Real Change In China?

The phrase "regime change" is associated with the doctrine of preventive war as applied to Iraq. But another sort of regime change has been the crux of U.S. policy toward China through most of the 35 years since President Richard Nixon's opening to that nation in 1972.

Since the Tiananmen Square massacre in 1989, the objective of U.S. policy has been -- and often has been proclaimed to be -- the steady subversion of China's repressive regime. The cure for communism is supposed to be commerce with the capitalist world: Trade can turn China's potentially aggressive energies into constructive, pacific channels.

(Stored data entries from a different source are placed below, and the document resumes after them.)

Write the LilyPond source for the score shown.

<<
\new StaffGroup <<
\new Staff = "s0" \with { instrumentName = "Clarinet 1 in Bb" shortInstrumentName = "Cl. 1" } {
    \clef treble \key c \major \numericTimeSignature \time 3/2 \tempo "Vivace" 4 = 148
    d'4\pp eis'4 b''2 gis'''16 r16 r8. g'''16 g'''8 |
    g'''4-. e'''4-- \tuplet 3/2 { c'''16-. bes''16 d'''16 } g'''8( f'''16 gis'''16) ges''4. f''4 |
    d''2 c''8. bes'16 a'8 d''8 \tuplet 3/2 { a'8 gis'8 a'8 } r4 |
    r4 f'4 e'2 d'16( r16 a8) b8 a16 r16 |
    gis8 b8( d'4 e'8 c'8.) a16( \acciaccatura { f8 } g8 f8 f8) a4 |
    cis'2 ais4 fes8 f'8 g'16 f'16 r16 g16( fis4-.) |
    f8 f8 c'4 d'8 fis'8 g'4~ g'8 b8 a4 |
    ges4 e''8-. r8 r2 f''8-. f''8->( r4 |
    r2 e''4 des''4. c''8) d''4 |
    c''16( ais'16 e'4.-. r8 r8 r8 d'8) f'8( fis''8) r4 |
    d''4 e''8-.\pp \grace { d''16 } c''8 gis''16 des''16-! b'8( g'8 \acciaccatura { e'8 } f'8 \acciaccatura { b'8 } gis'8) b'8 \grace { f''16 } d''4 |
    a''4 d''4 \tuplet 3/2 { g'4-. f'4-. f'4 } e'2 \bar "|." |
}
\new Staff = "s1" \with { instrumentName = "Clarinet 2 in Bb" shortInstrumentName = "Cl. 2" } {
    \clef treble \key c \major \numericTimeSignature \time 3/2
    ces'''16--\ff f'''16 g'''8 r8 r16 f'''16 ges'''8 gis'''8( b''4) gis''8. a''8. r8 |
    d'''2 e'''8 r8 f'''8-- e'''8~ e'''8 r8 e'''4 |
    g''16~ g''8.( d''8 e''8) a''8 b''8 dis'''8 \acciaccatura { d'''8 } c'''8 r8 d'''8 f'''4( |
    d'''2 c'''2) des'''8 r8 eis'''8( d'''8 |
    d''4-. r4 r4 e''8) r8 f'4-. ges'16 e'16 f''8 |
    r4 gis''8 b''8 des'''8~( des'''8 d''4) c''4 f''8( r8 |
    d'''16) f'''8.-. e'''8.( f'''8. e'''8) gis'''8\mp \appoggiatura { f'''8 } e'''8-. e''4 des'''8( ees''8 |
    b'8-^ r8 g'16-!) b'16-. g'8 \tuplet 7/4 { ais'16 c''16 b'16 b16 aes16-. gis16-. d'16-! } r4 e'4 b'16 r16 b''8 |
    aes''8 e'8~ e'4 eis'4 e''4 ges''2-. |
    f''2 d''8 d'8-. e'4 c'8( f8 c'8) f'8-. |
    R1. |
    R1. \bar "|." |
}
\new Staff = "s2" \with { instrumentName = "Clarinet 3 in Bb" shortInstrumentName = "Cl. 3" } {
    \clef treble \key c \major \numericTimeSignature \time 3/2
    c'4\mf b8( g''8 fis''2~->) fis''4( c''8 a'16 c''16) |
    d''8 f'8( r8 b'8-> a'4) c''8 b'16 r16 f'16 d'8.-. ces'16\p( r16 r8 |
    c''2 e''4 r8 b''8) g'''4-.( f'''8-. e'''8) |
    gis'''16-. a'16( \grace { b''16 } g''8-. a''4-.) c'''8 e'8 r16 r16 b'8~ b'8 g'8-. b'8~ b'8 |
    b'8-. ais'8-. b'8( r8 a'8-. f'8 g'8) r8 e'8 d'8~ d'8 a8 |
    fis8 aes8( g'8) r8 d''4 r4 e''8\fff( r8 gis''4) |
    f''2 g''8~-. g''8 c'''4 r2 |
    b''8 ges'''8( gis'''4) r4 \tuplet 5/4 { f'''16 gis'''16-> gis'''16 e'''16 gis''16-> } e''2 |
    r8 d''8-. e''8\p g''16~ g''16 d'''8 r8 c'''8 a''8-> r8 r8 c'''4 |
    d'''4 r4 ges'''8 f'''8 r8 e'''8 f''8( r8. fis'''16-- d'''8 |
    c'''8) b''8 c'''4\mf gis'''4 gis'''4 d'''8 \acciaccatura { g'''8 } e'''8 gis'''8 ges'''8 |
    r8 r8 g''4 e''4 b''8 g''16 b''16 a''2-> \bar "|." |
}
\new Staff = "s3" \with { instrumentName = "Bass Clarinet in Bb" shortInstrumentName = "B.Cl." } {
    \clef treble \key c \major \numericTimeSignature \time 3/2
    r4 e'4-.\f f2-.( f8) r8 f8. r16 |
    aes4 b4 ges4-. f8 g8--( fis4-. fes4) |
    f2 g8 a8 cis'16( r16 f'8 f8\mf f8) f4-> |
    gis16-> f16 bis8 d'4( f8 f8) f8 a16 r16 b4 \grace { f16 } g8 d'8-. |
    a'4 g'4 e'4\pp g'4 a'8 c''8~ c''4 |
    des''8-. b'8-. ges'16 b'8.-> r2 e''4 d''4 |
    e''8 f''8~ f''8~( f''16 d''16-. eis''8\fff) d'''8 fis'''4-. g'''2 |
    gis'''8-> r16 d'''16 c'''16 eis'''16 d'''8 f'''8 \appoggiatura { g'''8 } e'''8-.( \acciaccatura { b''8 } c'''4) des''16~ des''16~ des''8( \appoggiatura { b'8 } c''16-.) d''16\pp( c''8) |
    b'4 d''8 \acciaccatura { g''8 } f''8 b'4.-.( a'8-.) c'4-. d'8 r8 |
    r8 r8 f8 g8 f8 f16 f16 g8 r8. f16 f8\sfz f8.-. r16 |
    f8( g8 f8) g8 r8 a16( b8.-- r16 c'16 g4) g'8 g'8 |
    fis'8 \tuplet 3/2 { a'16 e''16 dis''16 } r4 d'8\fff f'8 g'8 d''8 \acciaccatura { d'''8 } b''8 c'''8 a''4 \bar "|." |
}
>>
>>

This faith in the power of trade to tame humanity's animal spirits has a 19th-century pedigree. Think of William Gladstone and others who thought wars would become too costly to contemplate because they would disrupt trade. In the 21st century, economic determinism (e.g., Marxism, a 19th-century dogma) is being focused on the last important regime founded by Marxists -- China.

The 19th century turned history into a proper noun -- History, a living thing with its own unfolding inevitability. Today, many see China through (perhaps rose-tinted) lenses of historicism:

Chinese leaders who oppose democracy are "on the wrong side of history" and "just as eventually the Berlin Wall fell, I just think it's inevitable" (Bill Clinton). "The case for trade is not just monetary, but moral. Economic freedom creates habits of liberty. And habits of liberty create expectations of democracy. . . . Trade freely with China, and time is on our side" (George W. Bush). In China "there is an unstoppable momentum" toward democracy (Tony Blair).

The theory, which is more than wishful thinking, is that capitalism ineluctably brings about an ever-broader dispersal of information and decision-making, and requires an ethic of trust and a legal regime of promise-keeping (contracts). Those who subscribe to this theory can take some comfort from China's recent strengthening of protections of private property, which gives a sphere of sovereignty to individuals whose appetite for sovereignty, once whetted, might become a demand for a politics of popular sovereignty.

But suppose this is not so. Suppose James Mann is right to dismiss all this as the Soothing Scenario.

In his new book, "The China Fantasy: How Our Leaders Explain Away Chinese Repression," Mann is of the Moynihan School: The late Pat Moynihan spoke acerbically of Western visitors who returned from China more impressed by the absence of flies than by the absence of freedom. Mann considers the Soothing Scenario's implication -- that American investment bankers doing business in China are necessarily freedom fighters -- a tad too convenient.

He also distrusts the Upheaval Scenario, which is that China's regime will not succumb to a peaceful, incremental glide from Leninism to democracy but rather will perish in a spasm of economic dysfunction and political discontent. His Third Scenario is that decades from now, modernization will have made China immeasurably wealthier, and hence more geopolitically imposing, but not significantly less authoritarian.

Big business and other advocates of the Soothing Scenario use what Mann calls "the lexicon of dismissal" to refute skeptics like him: Skeptics are being "provocative" when they engage in "China bashing" that reflects a "Cold War mentality." But although the theory is that "engagement" with China will change China, Mann wonders: Who is changing whom?

The Soothing Scenario says: Tyranny requires intellectual autarky and the conscription of the public's consciousness, which is impossible now that nations are porous to cellphones and the Internet. But Mann says companies such as Microsoft, Google and Yahoo are cooperating with the government's censorship and security monitoring.

Mann warns against "McDonald's triumphalism," the belief that because the Chinese increasingly eat like us, they are becoming like us. That is related to "the Starbucks fallacy" -- the hope that as the Chinese become accustomed to many choices of coffee, they will demand more political choices.

His most disturbing thesis is that "the newly enriched, Starbucks-sipping, apartment-buying, car-driving denizens" of the large cities that American visitors to China see will be not the vanguard of democracy but the opposition to it. There may be 300 million such denizens, but there are 1 billion mostly rural and very poor Chinese. Will the minority prospering economically under a Leninist regime think majority rule is in their interest?

Mann is rightly disdainful of many meretricious and economically motivated arguments that American elites offer for the Soothing Scenario. In his polemical mood, however, he probably underestimates the autonomous and transformative power of today's commercial culture. Still, read his book as a guide for monitoring media coverage of the 2008 Beijing Olympics, the most portentous Games since those in 1936, in Berlin.